The problem is that uninitialized memory really is subtle. After initializing all members of a struct, the padding bytes of that struct are still uninitialized. Yet, it is valid to memcpy the whole struct somewhere else; even with a hand-written char*-based copying loop. (and indeed, this is a good reason for reading uninitialized memory!) So reading uninitialized memory is not always undefined behavior; just most of the time.

The C standard text is barely sufficient for the purposes of compilers, but wholly insufficient for what a model checker would need to know.

saagarjha · on Jan 31, 2024

> After initializing all members of a struct, the padding bytes of that struct are still uninitialized.

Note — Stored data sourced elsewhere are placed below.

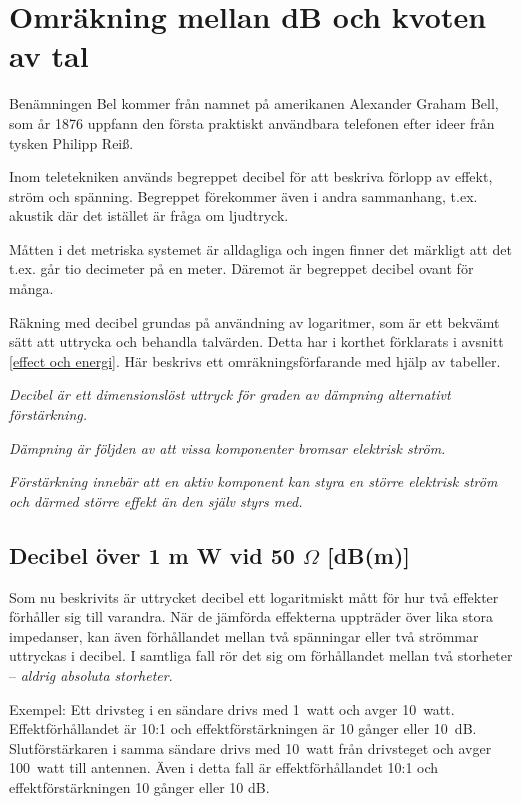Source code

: \chapter{Omräkning mellan dB och kvoten av tal}
\label{decibel}

Benämningen Bel kommer från namnet på amerikanen Alexander Graham
Bell, som år 1876 uppfann den första praktiskt användbara telefonen
efter ideer från tysken Philipp Reiß.

Inom teletekniken används begreppet decibel för att beskriva förlopp
av effekt, ström och spänning. Begreppet förekommer även i andra
sammanhang, t.ex. akustik där det istället är fråga om ljudtryck.

Måtten i det metriska systemet är alldagliga och ingen finner det
märkligt att det t.ex. går tio decimeter på en meter. Däremot är
begreppet decibel ovant för många.

Räkning med decibel grundas på användning av logaritmer, som är ett
bekvämt sätt att uttrycka och behandla talvärden. Detta har i
korthet förklarats i avsnitt \ref{effect och energi}. Här beskrivs ett
omräkningsförfarande med hjälp av tabeller.

\emph{Decibel är ett dimensionslöst uttryck för graden av dämpning
  alternativt förstärkning.}

\emph{Dämpning är följden av att vissa komponenter bromsar elektrisk
  ström.}

\emph{Förstärkning innebär att en aktiv komponent kan styra en större
  elektrisk ström och därmed större effekt än den själv styrs med.}

\section{Decibel över 1 m W vid 50 \(\Omega\) [dB(m)]}

Som nu beskrivits är uttrycket decibel ett logaritmiskt mått för hur
två effekter förhåller sig till varandra. När de jämförda effekterna
uppträder över lika stora impedanser, kan även förhållandet mellan två
spänningar eller två strömmar uttryckas i decibel. I samtliga fall rör
det sig om förhållandet mellan två storheter -- \emph{aldrig absoluta
  storheter}.

Exempel: Ett drivsteg i en sändare drivs med 1~watt och avger 10~watt.
Effektförhållandet är 10:1 och effektförstärkningen är 10 gånger
eller 10~dB. Slutförstärkaren i samma sändare drivs med 10~watt från
drivsteget och avger 100~watt till antennen. Även i detta fall är
effektförhållandet 10:1 och effektförstärkningen 10 gånger eller 10
dB.

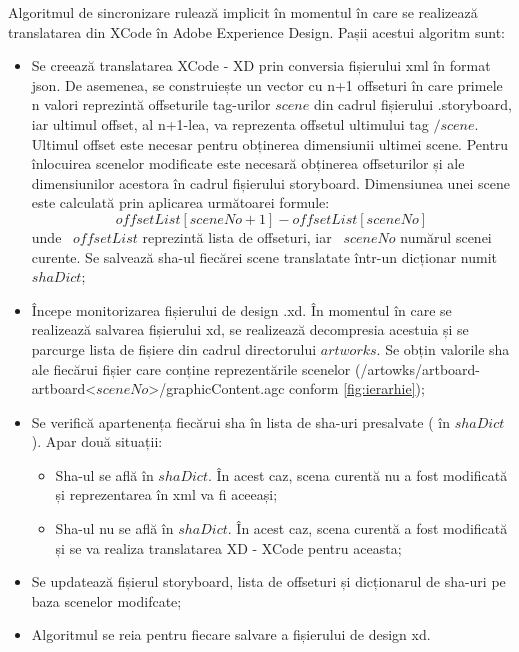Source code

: Algoritmul de sincronizare rulează implicit în momentul în care se realizează translatarea din XCode în Adobe Experience Design. Pașii acestui algoritm sunt:

\begin{itemize}  
\item Se creează translatarea XCode - XD prin conversia fișierului xml în format json. De asemenea, se construiește un vector cu n+1 offseturi în care primele n valori reprezintă offseturile tag-urilor $scene$ din cadrul fișierului .storyboard, iar ultimul offset, al n+1-lea, va reprezenta offsetul ultimului tag $/scene$. Ultimul offset este necesar pentru obținerea dimensiunii ultimei scene. 
Pentru înlocuirea scenelor modificate este necesară obținerea offseturilor și ale dimensiunilor acestora în cadrul fișierului storyboard. Dimensiunea unei scene este calculată prin aplicarea următoarei formule:
\[offsetList[sceneNo + 1] - offsetList[sceneNo]\]
unde ~$offsetList$ reprezintă lista de offseturi, iar ~$sceneNo$ numărul scenei curente. Se salvează sha-ul fiecărei scene translatate într-un dicționar numit $shaDict$;

\item Începe monitorizarea fișierului de design .xd. În momentul în care se realizează salvarea fișierului xd, se realizează decompresia acestuia și se parcurge lista de fișiere din cadrul directorului $artworks$. Se obțin valorile sha ale fiecărui fișier care conține reprezentările scenelor (/artowks/artboard-artboard<$sceneNo$>/graphicContent.agc conform \ref{fig:ierarhie}); 
\item Se verifică apartenența fiecărui sha în lista de sha-uri presalvate ( în $shaDict$). Apar două situații:
    \begin{itemize}  
    \item Sha-ul se află în $shaDict$. În acest caz, scena curentă nu a fost modificată și reprezentarea în xml va fi aceeași;
    \item Sha-ul nu se află în $shaDict$. În acest caz, scena curentă a fost modificată și se va realiza translatarea XD - XCode pentru aceasta;
    \end{itemize}
\item Se updatează fișierul storyboard, lista de offseturi și dicționarul de sha-uri pe baza scenelor modifcate;
\item Algoritmul se reia pentru fiecare salvare a fișierului de design xd.
\end{itemize}




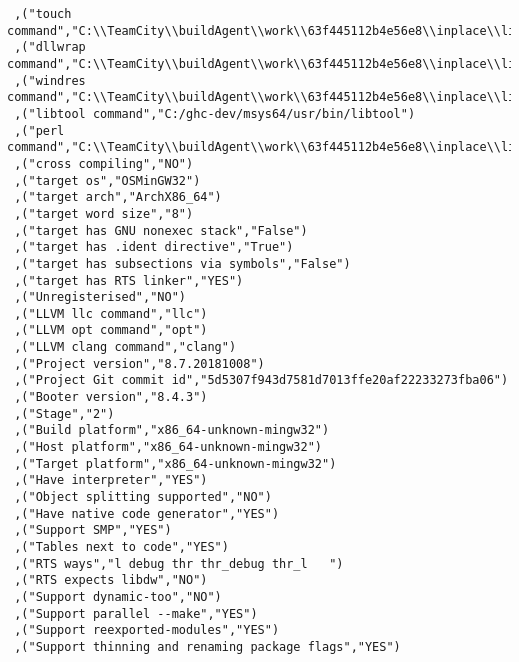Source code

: \begin{verbatim}
 ,("touch command","C:\\TeamCity\\buildAgent\\work\\63f445112b4e56e8\\inplace\\lib/bin/touchy.exe")
 ,("dllwrap command","C:\\TeamCity\\buildAgent\\work\\63f445112b4e56e8\\inplace\\lib\\../mingw/bin/dllwrap.exe")
 ,("windres command","C:\\TeamCity\\buildAgent\\work\\63f445112b4e56e8\\inplace\\lib\\../mingw/bin/windres.exe")
 ,("libtool command","C:/ghc-dev/msys64/usr/bin/libtool")
 ,("perl command","C:\\TeamCity\\buildAgent\\work\\63f445112b4e56e8\\inplace\\lib\\../perl/perl.exe")
 ,("cross compiling","NO")
 ,("target os","OSMinGW32")
 ,("target arch","ArchX86_64")
 ,("target word size","8")
 ,("target has GNU nonexec stack","False")
 ,("target has .ident directive","True")
 ,("target has subsections via symbols","False")
 ,("target has RTS linker","YES")
 ,("Unregisterised","NO")
 ,("LLVM llc command","llc")
 ,("LLVM opt command","opt")
 ,("LLVM clang command","clang")
 ,("Project version","8.7.20181008")
 ,("Project Git commit id","5d5307f943d7581d7013ffe20af22233273fba06")
 ,("Booter version","8.4.3")
 ,("Stage","2")
 ,("Build platform","x86_64-unknown-mingw32")
 ,("Host platform","x86_64-unknown-mingw32")
 ,("Target platform","x86_64-unknown-mingw32")
 ,("Have interpreter","YES")
 ,("Object splitting supported","NO")
 ,("Have native code generator","YES")
 ,("Support SMP","YES")
 ,("Tables next to code","YES")
 ,("RTS ways","l debug thr thr_debug thr_l   ")
 ,("RTS expects libdw","NO")
 ,("Support dynamic-too","NO")
 ,("Support parallel --make","YES")
 ,("Support reexported-modules","YES")
 ,("Support thinning and renaming package flags","YES")

\end{verbatim}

Depends on how you initialize them. If you do it all in one go, then yes. If you partially initialize it, then no: some of the padding bytes are guaranteed to be zero. (Observing this and maintaining this variant is an exercise for the reader.)

o11c · on Jan 31, 2024

For reference, GCC has `__builtin_clear_padding` which is very useful to avoid problems there.

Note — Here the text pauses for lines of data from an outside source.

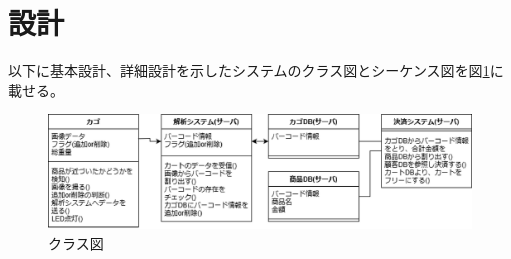 \section{設計}
以下に基本設計、詳細設計を示したシステムのクラス図\cite{v_model}とシーケンス図\cite{sequence}を図\ref{class}に載せる。
\begin{figure}[htbp]
\centering
\includegraphics[width=15cm]{./pic/class_final.eps}
\caption{クラス図}
\label{class}
\end{figure}

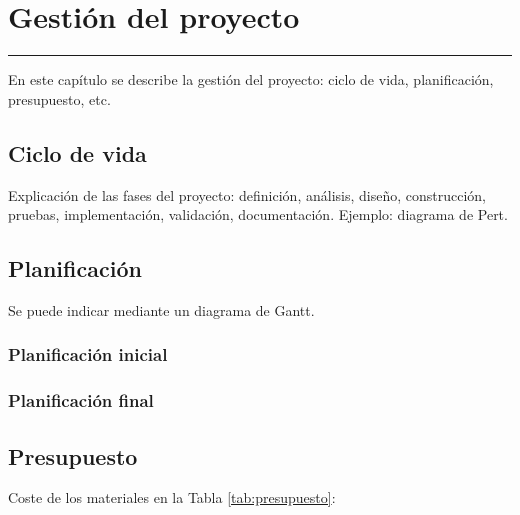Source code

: \chapter{Gestión del proyecto} \label{chap:Gestion}
\hrule
\vspace{3mm}

En este capítulo se describe la gestión del proyecto: ciclo de vida, planificación, presupuesto, etc.

\section{Ciclo de vida}

Explicación de las fases del proyecto: definición, análisis, diseño, construcción, pruebas, implementación, validación, documentación. Ejemplo: diagrama de Pert.

\section{Planificación}

Se puede indicar mediante un diagrama de Gantt.

\subsection{Planificación inicial}

\subsection{Planificación final}


\section{Presupuesto}

    Coste de los materiales en la Tabla \ref{tab:presupuesto}:

    \completar

    \renewcommand{\thempfootnote}{\arabic{mpfootnote}}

jacquesm · on Jan 31, 2024

> there is no good reason to read uninitialized memory, for example

That's an assumption on your part.

One very good reason might be to ensure that memory really is there given the optimistic allocation schemes and to force a page to be read into core. You could also write to it to get the same effect. Another good reason to do a read on uninitialized memory is to see what's still there from the previous program that ran. Now arguably that's a nefarious reason but it is still a good one and it may help uncover bugs in the underlying system.

aidenn0 · on Jan 31, 2024

The code doesn't read uninitialized memory. Automatic storage of objects need not be in memory. The C99 standard only uses the word "memory" in normative sections when talking about "malloc"

philzook · on Jan 30, 2024

Yes, I do not trust my understanding of C. Which is why I want mechanized assistance.

philzook · on Jan 30, 2024

I apologize for using the word subtle. What I should have said is I don't understand the topic and reading about it has left me a sense that one should be very careful.

jacquesm · on Jan 31, 2024

You're spot on. The CVE lists are filled with people who thought they understood this stuff better than they really did.